Having the power of C++ at your design fingertips is nice. What isn’t nice is losing the immediate design cycle you get with OpenSCAD. Being able to just tweak a number, hit F5, and repeat is pretty addicting. Using things like the octothorpe (I have too many British friends to call it a pound sign) to visualize a cut is a big loss, too.

You can’t do much about the special characters unless you read through the OpenSCAD code and find the right spot to put it (which somewhat defeats the purpose of using OOML). However, you can help get a little more immediate feedback with some setup.

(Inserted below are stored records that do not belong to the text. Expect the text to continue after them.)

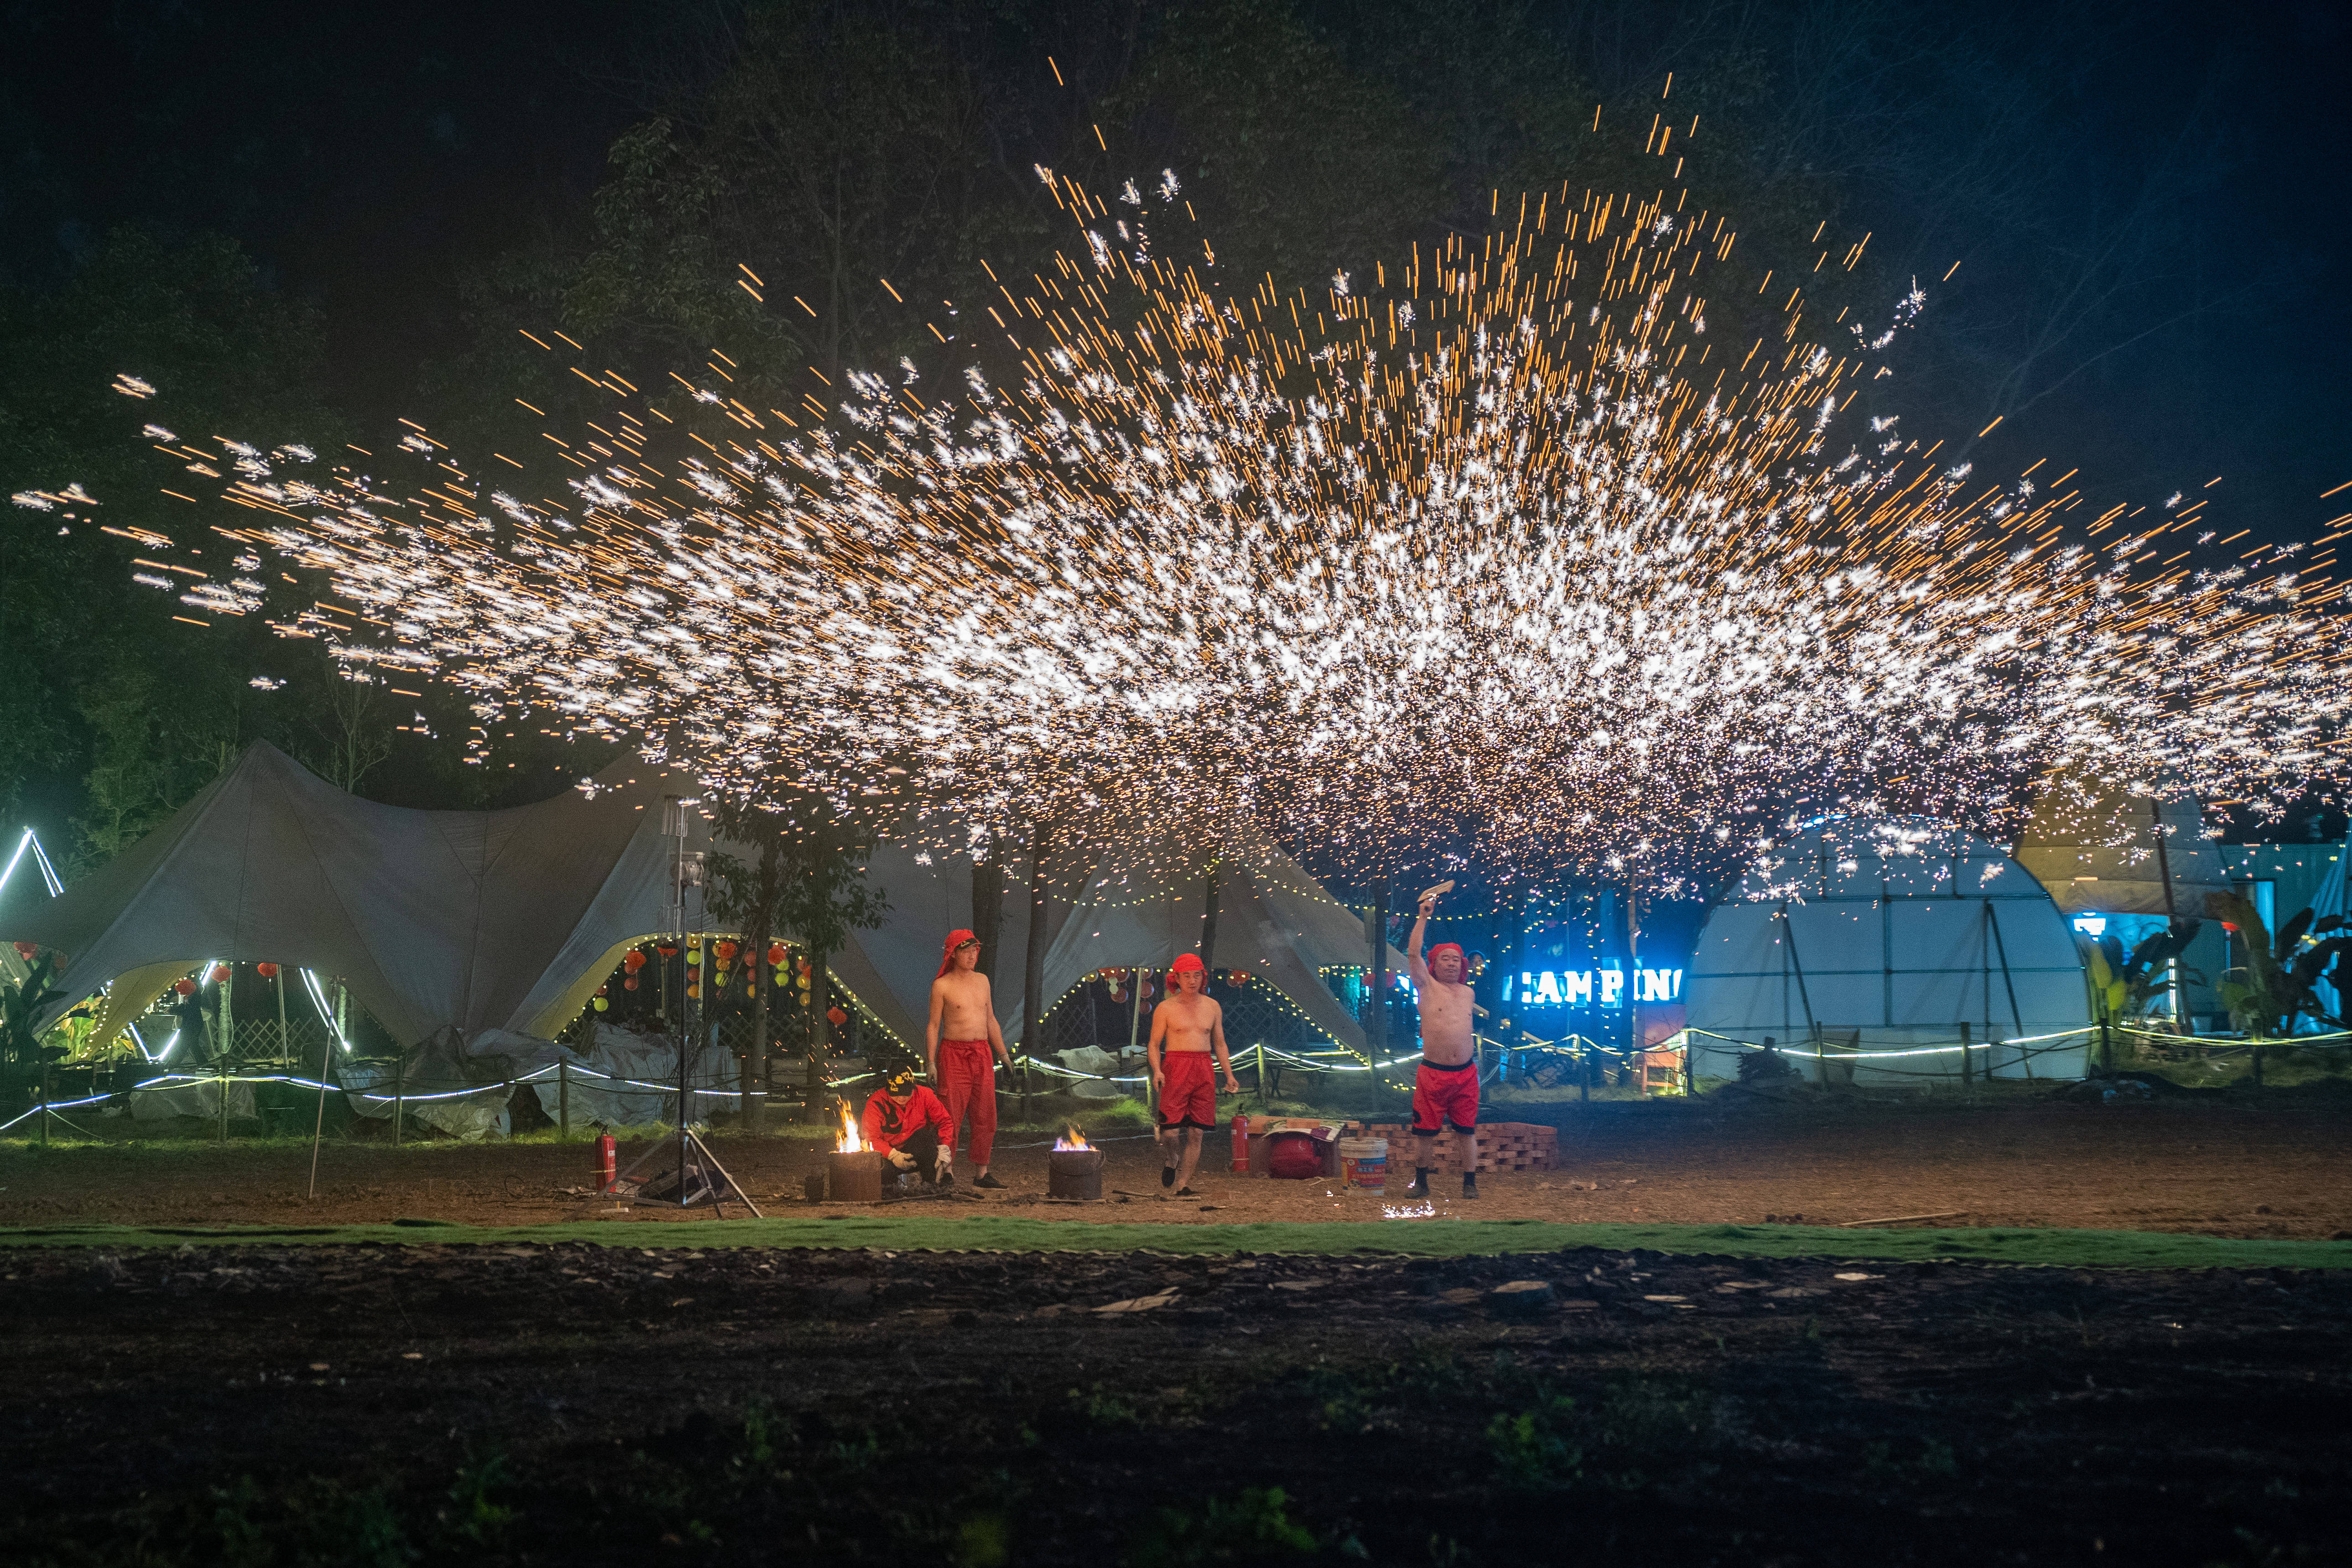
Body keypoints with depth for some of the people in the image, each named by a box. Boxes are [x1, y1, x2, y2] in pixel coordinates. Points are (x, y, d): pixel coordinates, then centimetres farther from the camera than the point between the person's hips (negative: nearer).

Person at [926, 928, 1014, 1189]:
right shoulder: (942, 986, -2)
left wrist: (1004, 1054, 18)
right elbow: (934, 1026, -1)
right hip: (954, 1053, -5)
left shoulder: (982, 980, 13)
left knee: (985, 1116, 5)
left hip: (982, 1054, 5)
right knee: (952, 1116, -8)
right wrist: (930, 1063, -7)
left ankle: (981, 1174, 12)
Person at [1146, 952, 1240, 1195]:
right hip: (1176, 1068, -3)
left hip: (1204, 1071, 3)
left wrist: (1229, 1075, 11)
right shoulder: (1166, 1009, 2)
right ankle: (1172, 1161, 19)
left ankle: (1183, 1185, 9)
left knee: (1197, 1132, 0)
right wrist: (1157, 1071, -15)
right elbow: (1154, 1045, 2)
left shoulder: (1212, 1007, 13)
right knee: (1171, 1130, -13)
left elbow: (1219, 1044, 20)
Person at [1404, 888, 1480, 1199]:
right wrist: (1423, 917, -11)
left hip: (1466, 1072, 3)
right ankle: (1421, 1181, 17)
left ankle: (1470, 1183, 12)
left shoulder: (1468, 993, 12)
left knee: (1467, 1130, 5)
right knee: (1425, 1130, 3)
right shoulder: (1428, 987, -1)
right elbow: (1413, 954, -11)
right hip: (1433, 1072, -3)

All you need to do is open up the generated OpenSCAD file one time. Then make sure that “automatically reload” is checked on the Design menu. Now when you rerun your executable program and write over the OpenSCAD, the program will detect that, ask you to confirm and reload the file. Not quite as handy, but not bad.

If you are just making a simple keychain, this is probably more overhead than you want. But if you are doing a complex design with a lot of pieces that you reuse, with small differences, it can be just the thing.

Something Simple

Here is a pretty simple OOML program. I factored out the drawing code from the part that writes the output.

#include <core/IndentWriter.h> #include <components/RoundedTablet.h> #include <components/Cylinder.h> #include <iostream> #include <fstream> void render(IndentWriter &writer) { Component obj(RoundedTablet(100,100,5,25,true,false,false,false)); Component cyl(Cylinder(25,10)); cyl.translate(22,22,-2); writer << obj-cyl; } int main(int argc, char **argv) { IndentWriter writer; render(writer); std::cout << writer; return 0; }

What that means is you can ignore the code in main and focus on the render function. I build a RoundedTablet with only one corner rounded (that’s not well documented, but you can figure it out from the parameter names). Then I cut a cylinder out of one corner. Granted, this wouldn’t be very hard to do in OpenSCAD and it doesn’t really show off the features you could use, but I wanted something simple to let you see how it works.

You can see the resultant OpenSCAD rendering at the start of this post. Once you have it at this point, you can do anything OpenSCAD can do.


Since OOML doesn’t do any of the actual graphics generation itself, it is easy to build. I built a copy under Cygwin, but it should be about the same on Linux. You do need cmake installed. Here are the basic steps:

cmake . make make install

I did have to play with the DLL locations a bit on Windows, but that’s nothing new. To compile my example, I issued the following command:

g++ -o had -L ../lib -I ../src had.cpp -lOOMLCore -lOOMLComponents -lOOMLParts && ./had >had.scad

Note the part after the && actually runs the resulting program and then you still have to open the had.scad file (although just once if you turn on auto reload).

Give OOML a try. It is open source, so if there’s anything missing, you could add it to your own fork of the code. While I’d start small, the real power is when you want to build complex objects or systems of objects using C++. I can imagine a base class for chess pieces, for example. Or pulling data from a database to drive object creation.